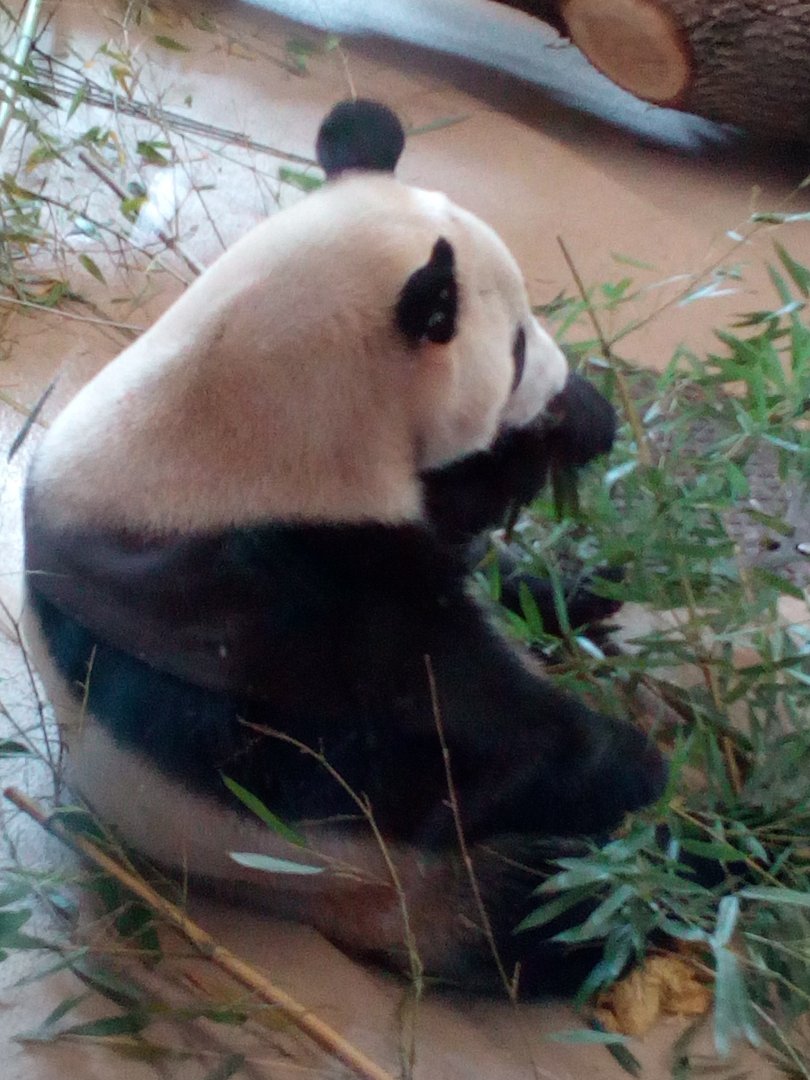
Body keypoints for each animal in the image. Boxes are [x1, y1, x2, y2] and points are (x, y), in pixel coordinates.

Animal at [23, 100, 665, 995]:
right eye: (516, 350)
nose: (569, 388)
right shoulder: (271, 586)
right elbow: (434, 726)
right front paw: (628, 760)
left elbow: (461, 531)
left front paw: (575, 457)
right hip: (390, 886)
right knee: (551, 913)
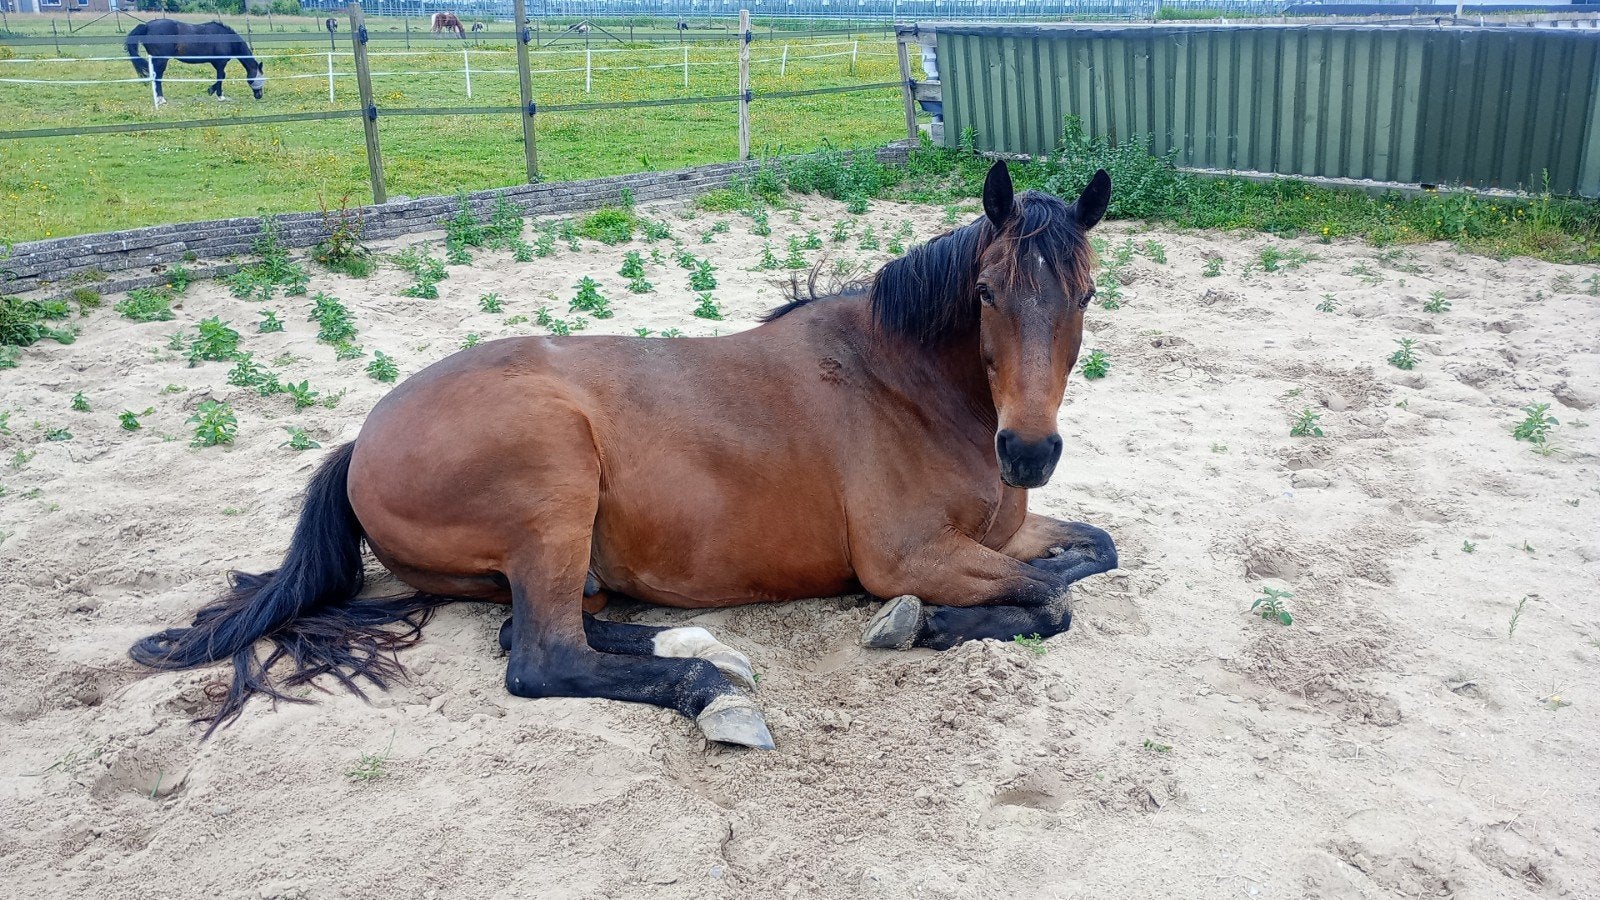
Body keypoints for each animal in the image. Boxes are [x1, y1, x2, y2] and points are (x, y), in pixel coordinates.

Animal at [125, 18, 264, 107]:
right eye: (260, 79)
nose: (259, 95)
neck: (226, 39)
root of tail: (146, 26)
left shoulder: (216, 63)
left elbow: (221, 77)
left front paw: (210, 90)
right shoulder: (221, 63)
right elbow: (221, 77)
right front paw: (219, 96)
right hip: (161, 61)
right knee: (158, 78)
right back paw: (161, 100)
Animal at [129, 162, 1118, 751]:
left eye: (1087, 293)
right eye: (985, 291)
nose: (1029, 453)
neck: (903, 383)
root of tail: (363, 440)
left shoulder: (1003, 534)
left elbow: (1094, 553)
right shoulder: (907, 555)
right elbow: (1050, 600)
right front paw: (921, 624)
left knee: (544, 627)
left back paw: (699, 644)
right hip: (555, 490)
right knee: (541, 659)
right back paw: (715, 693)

━━━━━━━━━━━━━━━━━━━━━━━━━━━━━━

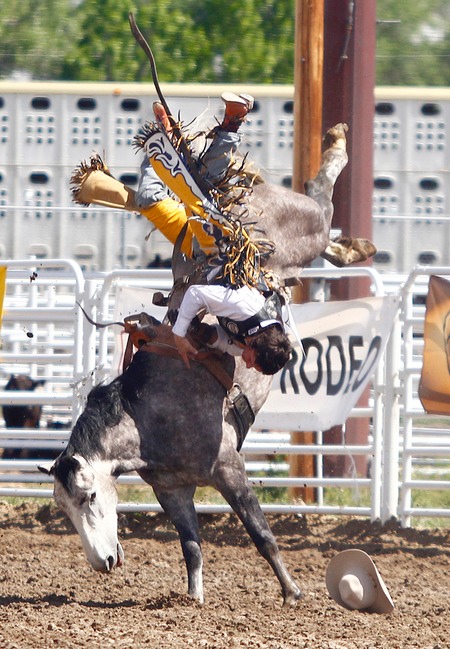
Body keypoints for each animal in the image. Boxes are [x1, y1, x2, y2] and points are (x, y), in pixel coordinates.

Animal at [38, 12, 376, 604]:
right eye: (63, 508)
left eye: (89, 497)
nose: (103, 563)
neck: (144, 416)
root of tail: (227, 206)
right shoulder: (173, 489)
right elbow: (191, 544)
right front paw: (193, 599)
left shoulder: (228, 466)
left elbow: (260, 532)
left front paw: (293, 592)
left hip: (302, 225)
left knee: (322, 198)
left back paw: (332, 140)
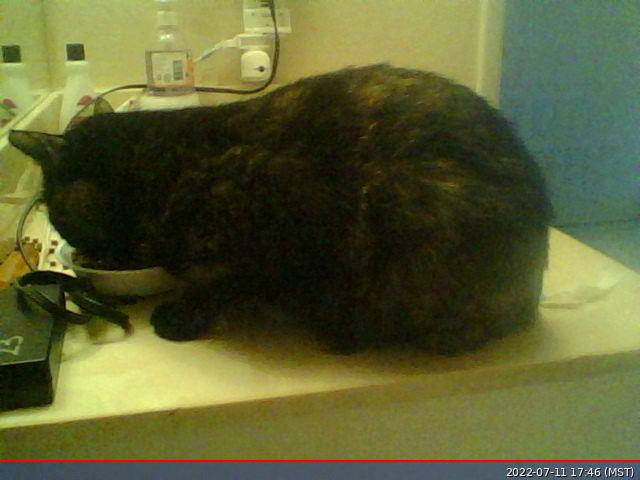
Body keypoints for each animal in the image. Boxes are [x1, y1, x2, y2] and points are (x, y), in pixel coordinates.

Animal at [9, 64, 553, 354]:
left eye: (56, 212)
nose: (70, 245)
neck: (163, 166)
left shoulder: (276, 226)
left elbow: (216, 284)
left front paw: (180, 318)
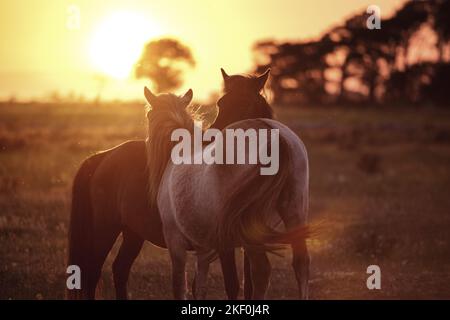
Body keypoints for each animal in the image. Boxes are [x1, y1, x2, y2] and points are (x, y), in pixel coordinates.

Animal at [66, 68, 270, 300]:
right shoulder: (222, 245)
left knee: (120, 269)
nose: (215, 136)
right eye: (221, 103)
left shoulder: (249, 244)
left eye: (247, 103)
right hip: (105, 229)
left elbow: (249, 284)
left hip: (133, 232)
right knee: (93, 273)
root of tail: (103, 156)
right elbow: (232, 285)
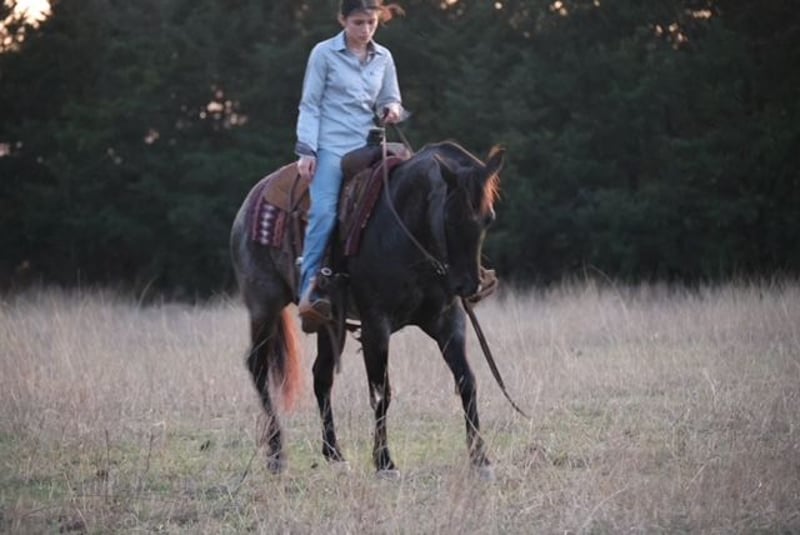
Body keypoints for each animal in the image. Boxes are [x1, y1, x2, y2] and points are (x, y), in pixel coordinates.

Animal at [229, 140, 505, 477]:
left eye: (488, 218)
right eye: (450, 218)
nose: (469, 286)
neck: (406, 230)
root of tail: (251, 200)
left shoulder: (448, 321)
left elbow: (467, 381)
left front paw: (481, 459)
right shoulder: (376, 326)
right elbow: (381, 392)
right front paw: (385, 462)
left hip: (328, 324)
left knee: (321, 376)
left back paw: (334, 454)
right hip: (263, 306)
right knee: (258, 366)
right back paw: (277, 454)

━━━━━━━━━━━━━━━━━━━━━━━━━━━━━━

## Problem to work on
Reprint exactly the lines above that start at the one with "root of tail: (363, 440)" and end at the one with "right back paw: (715, 693)", keeping both and adding none.

## Response to the task
root of tail: (363, 440)
left shoulder: (1003, 534)
left elbow: (1094, 553)
right shoulder: (907, 555)
right elbow: (1050, 600)
right front paw: (921, 624)
left knee: (544, 627)
left back paw: (699, 644)
right hip: (555, 490)
right knee: (541, 659)
right back paw: (715, 693)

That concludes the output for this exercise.